Former state employee John Hunt was charged earlier this month for breaching thousands of driver’s license files — of mostly high-profile women — while he worked for the Department of Natural Resources.
His wasn’t the first case of state employees snooping on private data, and GOP Rep. Mary Liz Holberg, the author of the House provision, says it wont be the last. A lobbyist working on the medical marijuana issue at the Capitol this year was notified that there have been “dozens” of breaches of their personal data by government agencies around the state, sometimes at 3 a.m., Holberg said.
Sen. Scott Dibble, DFL-Minneapolis, the Senate bill author, said the provision to name the person snooping on data was added after Hennepin County Sheriff Rich Stanek found out his information had been viewed at other law enforcement agencies all over the state, but could not find out who was peeping.
The Senate also wants the ability to publicly naming the guilty person on a government website.
But government agencies are concerned about having to track and obtain information on anyone who looked at your information — even if it was part of their job. In some cases, small-town local governments won’t have the technology or capital to extensively track their databases, they say.

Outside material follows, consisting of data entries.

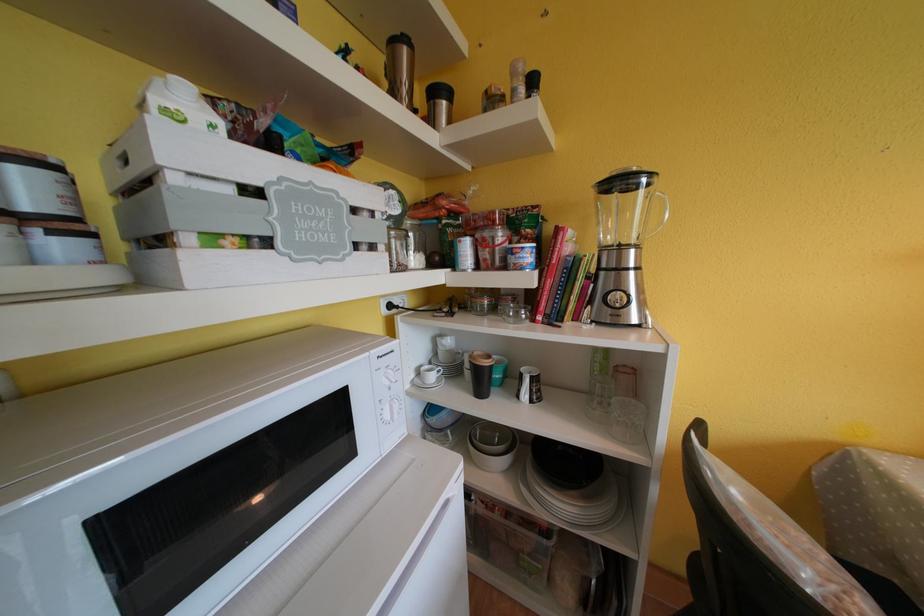
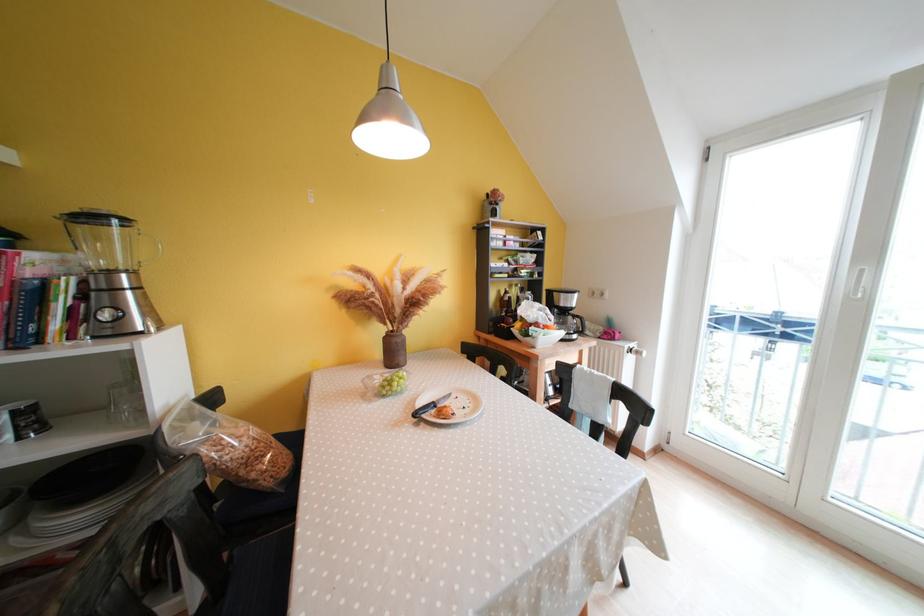
The point at (634, 300) is marked in the first image. Where is the corresponding point in the second image?

(132, 315)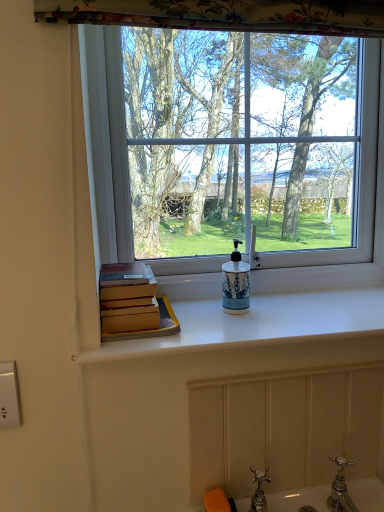
Question: Is blue and white ceramic soap dispenser at center oriented away from white glossy counter top at center?

Choices:
 (A) no
 (B) yes

Answer: (A)

Question: Is the position of blue and white ceramic soap dispenser at center more distant than that of white glossy counter top at center?

Choices:
 (A) yes
 (B) no

Answer: (A)

Question: Does blue and white ceramic soap dispenser at center lie in front of white glossy counter top at center?

Choices:
 (A) yes
 (B) no

Answer: (B)

Question: Does blue and white ceramic soap dispenser at center have a lesser width compared to white glossy counter top at center?

Choices:
 (A) no
 (B) yes

Answer: (B)

Question: Considering the relative sizes of blue and white ceramic soap dispenser at center and white glossy counter top at center in the image provided, is blue and white ceramic soap dispenser at center shorter than white glossy counter top at center?

Choices:
 (A) yes
 (B) no

Answer: (B)

Question: Is hardcover books at left spatially inside white glossy counter top at center, or outside of it?

Choices:
 (A) outside
 (B) inside

Answer: (A)

Question: Does point (109, 336) appear closer or farther from the camera than point (263, 303)?

Choices:
 (A) farther
 (B) closer

Answer: (B)

Question: Is hardcover books at left bigger or smaller than white glossy counter top at center?

Choices:
 (A) small
 (B) big

Answer: (A)

Question: Would you say hardcover books at left is to the left or to the right of white glossy counter top at center in the picture?

Choices:
 (A) left
 (B) right

Answer: (A)

Question: In the image, is white plastic electric outlet at lower left positioned in front of or behind hardcover books at left?

Choices:
 (A) behind
 (B) front

Answer: (B)

Question: Does point (6, 378) appear closer or farther from the camera than point (142, 264)?

Choices:
 (A) closer
 (B) farther

Answer: (A)

Question: Which is correct: white plastic electric outlet at lower left is inside hardcover books at left, or outside of it?

Choices:
 (A) outside
 (B) inside

Answer: (A)

Question: Considering the positions of white plastic electric outlet at lower left and hardcover books at left in the image, is white plastic electric outlet at lower left taller or shorter than hardcover books at left?

Choices:
 (A) tall
 (B) short

Answer: (A)

Question: In terms of width, does transparent glass window at center look wider or thinner when compared to hardcover books at left?

Choices:
 (A) wide
 (B) thin

Answer: (B)

Question: From the image's perspective, is transparent glass window at center positioned above or below hardcover books at left?

Choices:
 (A) below
 (B) above

Answer: (B)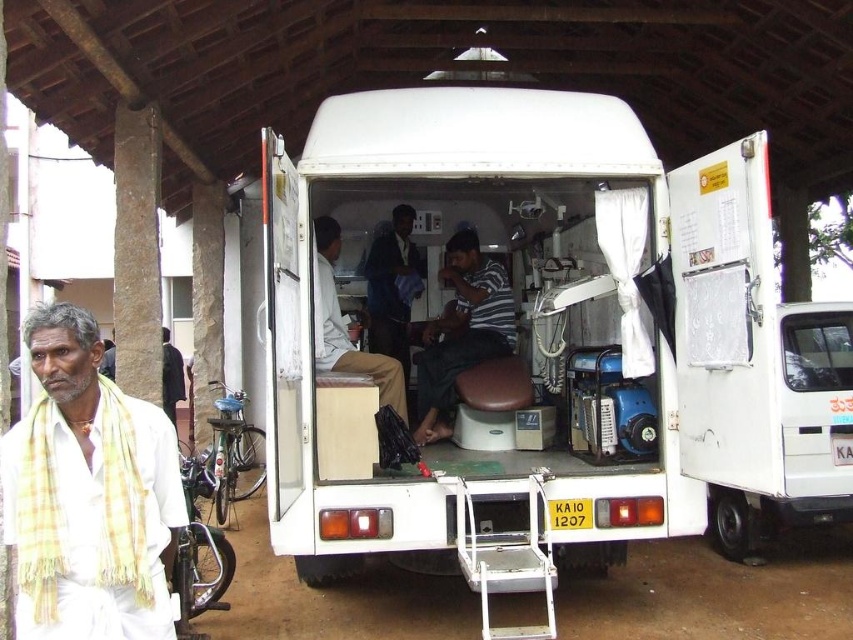
Question: Considering the relative positions of white plastic van at center and white cotton shirt at center in the image provided, where is white plastic van at center located with respect to white cotton shirt at center?

Choices:
 (A) above
 (B) below

Answer: (A)

Question: Which of the following is the closest to the observer?

Choices:
 (A) click(169, 481)
 (B) click(314, 298)
 (C) click(386, 269)

Answer: (A)

Question: Which point is closer to the camera?

Choices:
 (A) white plastic van at center
 (B) dark blue shirt at center
 (C) white cotton shirt at center

Answer: (A)

Question: Which object appears closest to the camera in this image?

Choices:
 (A) white cotton shirt at center
 (B) striped cotton shirt at center

Answer: (A)

Question: Is yellow checkered scarf at left closer to the viewer compared to white cotton shirt at center?

Choices:
 (A) yes
 (B) no

Answer: (A)

Question: Is the position of white plastic van at center less distant than that of striped cotton shirt at center?

Choices:
 (A) no
 (B) yes

Answer: (B)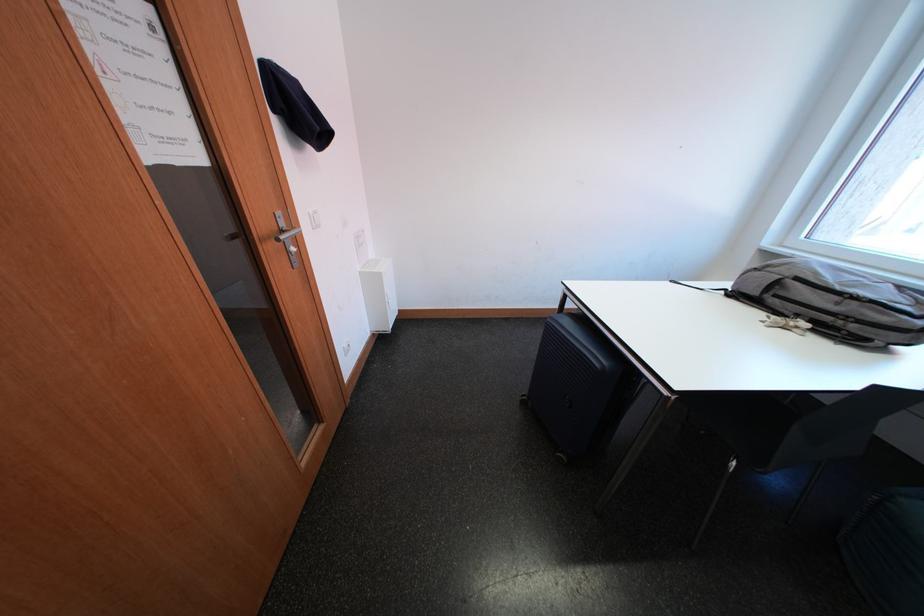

Beau Berenston, Association of Minnesota Counties policy analyst, said county workers to who, for instance, help calculate child services, could be the target of client “threats and other retribution” if the bill passes. “We are extremely concerned about the unintended consequences of this provision,” he said.
Legislators are still negotiating the proposal’s final details, but Holberg said they’re keeping government agencies’ concerns in mind. “We don’t want a situation where we put in language where it will have a chilling effect on people who are just doing their job,” she said.
One proposal aims to create a commission — based on the state’s pension commission — that would foster data-privacy experts within Legislative ranks for years to come.
“Technology is changing — we are constantly playing catch up,” said Lesch, DFL-St. Paul, who chairs the House Civil Law Committee. “We don’t need to just be vigilant on the back end when this stuff gets out, we need to be vigilant on the front end too, because no matter what there’s going to be leaks and mistakes.”